## [Task description]
For the entries below, print exactly the lines between the line holding "M4 M5 M6 & M8" and the line holding "All Category Range", inclusive, and nothing else.

## [Data supplied]
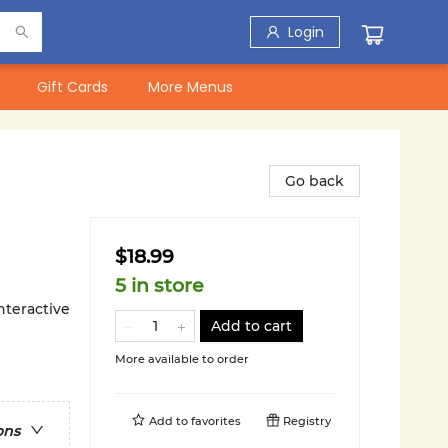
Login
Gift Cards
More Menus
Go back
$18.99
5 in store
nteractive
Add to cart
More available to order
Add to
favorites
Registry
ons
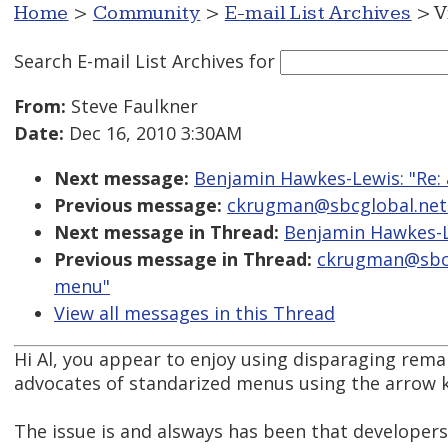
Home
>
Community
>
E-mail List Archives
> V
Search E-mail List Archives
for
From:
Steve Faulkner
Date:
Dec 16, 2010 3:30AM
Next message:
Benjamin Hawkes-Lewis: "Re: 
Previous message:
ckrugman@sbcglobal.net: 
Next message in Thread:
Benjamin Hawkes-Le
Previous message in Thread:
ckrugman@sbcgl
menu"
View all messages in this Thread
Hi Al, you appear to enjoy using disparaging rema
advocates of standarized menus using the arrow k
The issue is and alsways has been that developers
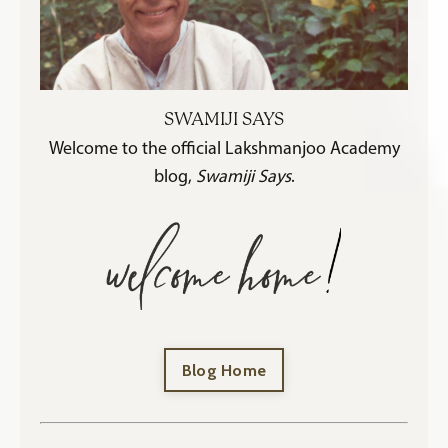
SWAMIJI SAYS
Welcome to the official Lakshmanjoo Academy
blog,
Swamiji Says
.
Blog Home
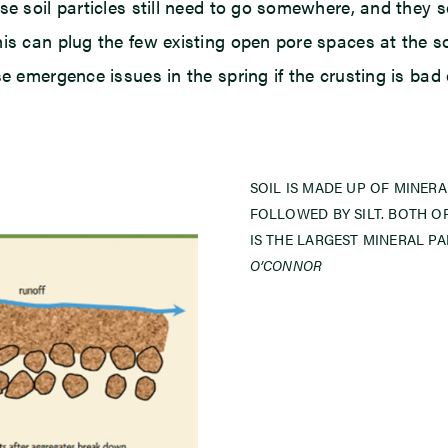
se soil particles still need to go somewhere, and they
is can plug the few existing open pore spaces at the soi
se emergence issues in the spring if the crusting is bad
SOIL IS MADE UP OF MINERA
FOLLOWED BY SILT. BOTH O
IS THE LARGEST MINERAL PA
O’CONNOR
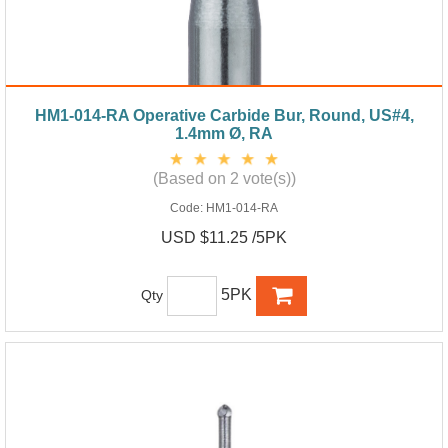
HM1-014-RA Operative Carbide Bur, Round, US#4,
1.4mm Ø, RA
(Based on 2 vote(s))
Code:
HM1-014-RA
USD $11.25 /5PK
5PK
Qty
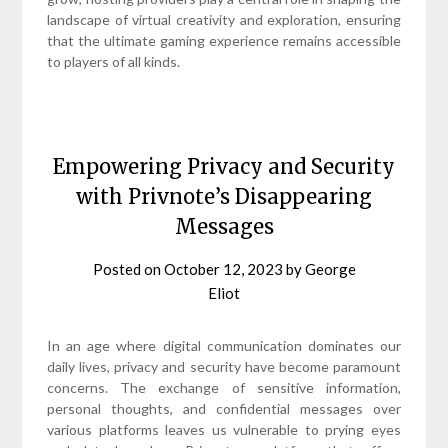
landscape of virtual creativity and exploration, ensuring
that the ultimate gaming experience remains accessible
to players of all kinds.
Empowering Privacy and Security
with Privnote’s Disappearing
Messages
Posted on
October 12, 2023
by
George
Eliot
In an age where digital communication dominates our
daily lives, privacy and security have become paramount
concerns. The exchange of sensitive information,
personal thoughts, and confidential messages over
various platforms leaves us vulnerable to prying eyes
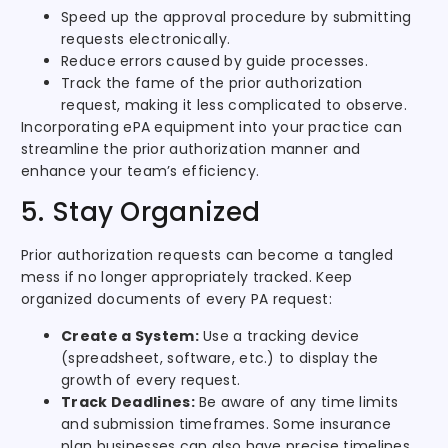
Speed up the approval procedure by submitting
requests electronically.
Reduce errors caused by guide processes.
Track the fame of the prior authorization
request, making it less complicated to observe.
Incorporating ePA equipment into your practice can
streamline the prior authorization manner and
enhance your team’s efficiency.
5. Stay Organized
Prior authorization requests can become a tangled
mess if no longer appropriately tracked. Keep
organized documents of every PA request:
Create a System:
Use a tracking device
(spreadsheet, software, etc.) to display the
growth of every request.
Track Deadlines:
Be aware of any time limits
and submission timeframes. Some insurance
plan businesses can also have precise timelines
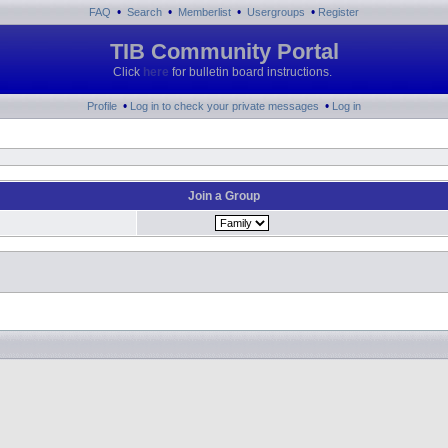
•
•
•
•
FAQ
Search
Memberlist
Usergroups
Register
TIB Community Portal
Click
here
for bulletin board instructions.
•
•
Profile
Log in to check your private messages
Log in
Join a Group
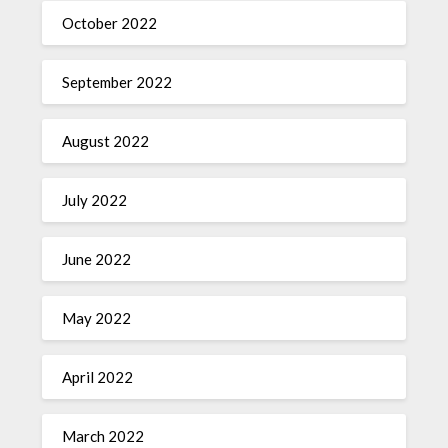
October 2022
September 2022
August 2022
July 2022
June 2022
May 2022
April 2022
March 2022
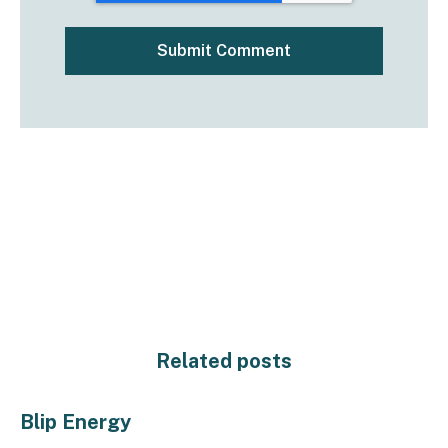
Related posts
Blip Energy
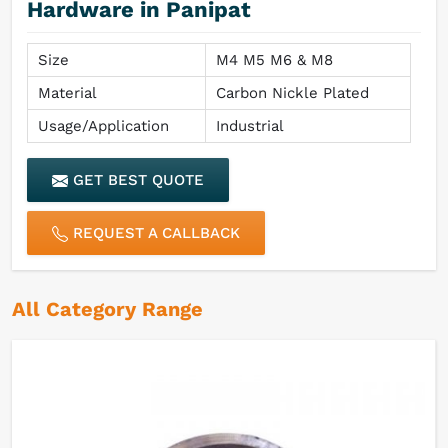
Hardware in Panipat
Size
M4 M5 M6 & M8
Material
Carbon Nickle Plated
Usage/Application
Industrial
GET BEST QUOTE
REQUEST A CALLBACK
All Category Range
* * *
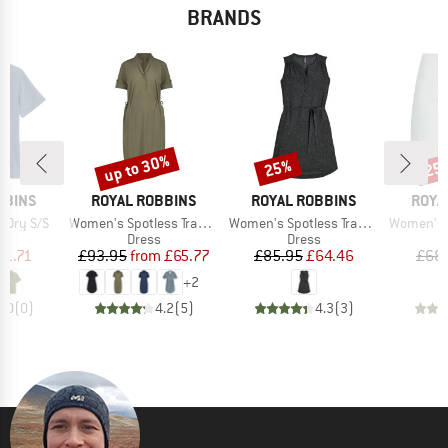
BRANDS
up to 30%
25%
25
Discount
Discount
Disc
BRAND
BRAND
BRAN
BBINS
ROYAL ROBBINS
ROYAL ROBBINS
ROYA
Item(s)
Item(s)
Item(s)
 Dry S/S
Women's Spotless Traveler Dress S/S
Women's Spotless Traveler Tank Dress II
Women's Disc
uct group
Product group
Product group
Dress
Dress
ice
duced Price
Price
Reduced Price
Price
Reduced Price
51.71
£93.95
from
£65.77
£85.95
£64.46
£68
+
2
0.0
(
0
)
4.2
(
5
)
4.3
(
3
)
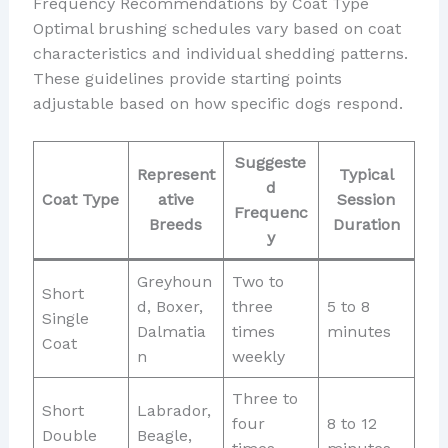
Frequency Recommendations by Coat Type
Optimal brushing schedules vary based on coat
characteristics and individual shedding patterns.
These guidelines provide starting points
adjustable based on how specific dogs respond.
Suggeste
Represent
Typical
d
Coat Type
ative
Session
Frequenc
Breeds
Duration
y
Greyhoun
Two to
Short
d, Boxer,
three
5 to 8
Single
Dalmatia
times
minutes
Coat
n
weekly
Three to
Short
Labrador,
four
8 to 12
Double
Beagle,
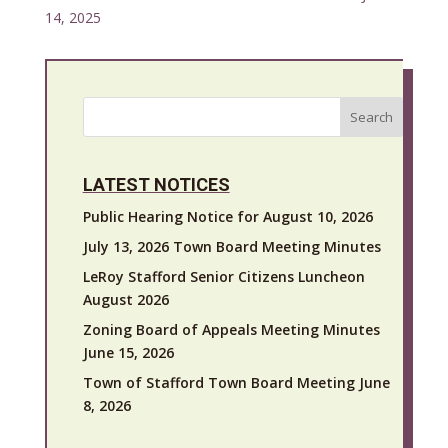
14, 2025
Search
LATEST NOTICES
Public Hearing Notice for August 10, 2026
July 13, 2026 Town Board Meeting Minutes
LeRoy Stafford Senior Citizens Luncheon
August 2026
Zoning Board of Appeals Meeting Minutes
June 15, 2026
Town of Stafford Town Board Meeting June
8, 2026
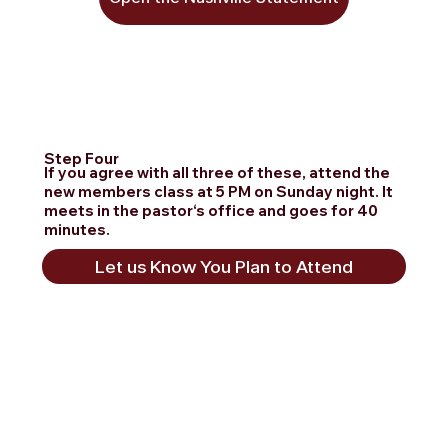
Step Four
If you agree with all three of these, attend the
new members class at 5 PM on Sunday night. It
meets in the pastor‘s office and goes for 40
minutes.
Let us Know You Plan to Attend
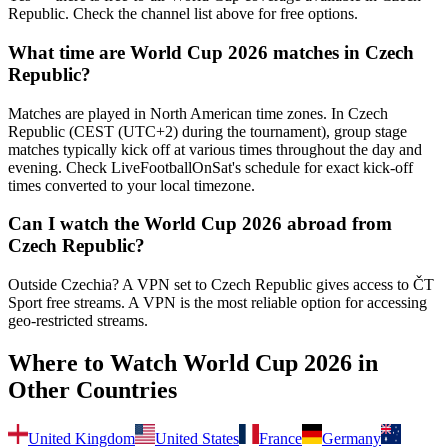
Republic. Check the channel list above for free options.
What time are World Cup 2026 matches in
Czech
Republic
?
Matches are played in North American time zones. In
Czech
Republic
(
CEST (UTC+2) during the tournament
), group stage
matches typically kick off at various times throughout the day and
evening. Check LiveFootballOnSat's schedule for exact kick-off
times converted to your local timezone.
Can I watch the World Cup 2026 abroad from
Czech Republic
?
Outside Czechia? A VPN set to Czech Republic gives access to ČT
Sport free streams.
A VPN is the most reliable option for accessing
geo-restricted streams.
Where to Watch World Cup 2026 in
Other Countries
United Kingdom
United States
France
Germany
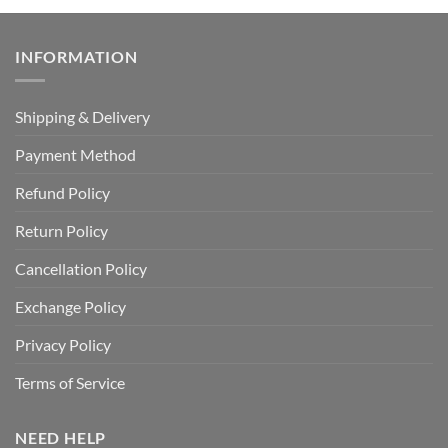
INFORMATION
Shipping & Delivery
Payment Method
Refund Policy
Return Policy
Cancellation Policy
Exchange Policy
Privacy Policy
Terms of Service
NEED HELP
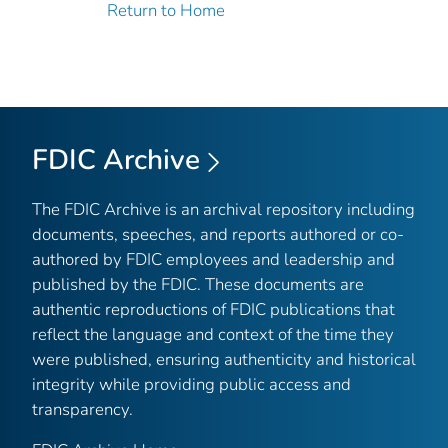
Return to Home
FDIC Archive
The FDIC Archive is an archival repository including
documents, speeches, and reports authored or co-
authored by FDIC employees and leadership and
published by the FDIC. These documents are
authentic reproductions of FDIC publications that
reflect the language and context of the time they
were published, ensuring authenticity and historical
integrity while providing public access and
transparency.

## [Finished exercise]
M4 M5 M6 & M8
Material
Carbon Nickle Plated
Usage/Application
Industrial
GET BEST QUOTE
REQUEST A CALLBACK
All Category Range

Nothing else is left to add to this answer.